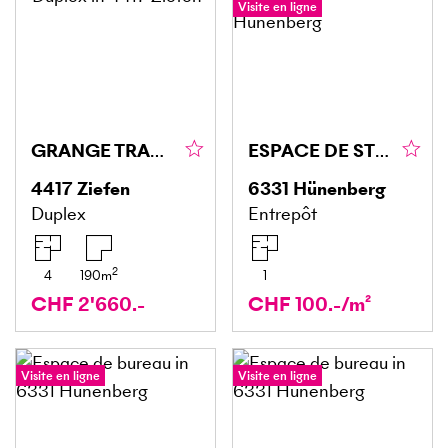
Visite en ligne
GRANGE TRANSFORMÉE AVEC GRAND ESPACE LOFT
ESPACE DE STOCKAGE AVANTAGEUX AVEC ASCENSEUR
4417
Ziefen
6331
Hünenberg
Duplex
Entrepôt
2
4
190
m
1
CHF 2'660.-
CHF 100.-/m²
Visite en ligne
Visite en ligne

==========

**What this task involves**: Which lines above hold the string "ESPACE"? Please copy all of them.

**Worked solution**:
GRANGE TRANSFORMÉE AVEC GRAND ESPACE LOFT
ESPACE DE STOCKAGE AVANTAGEUX AVEC ASCENSEUR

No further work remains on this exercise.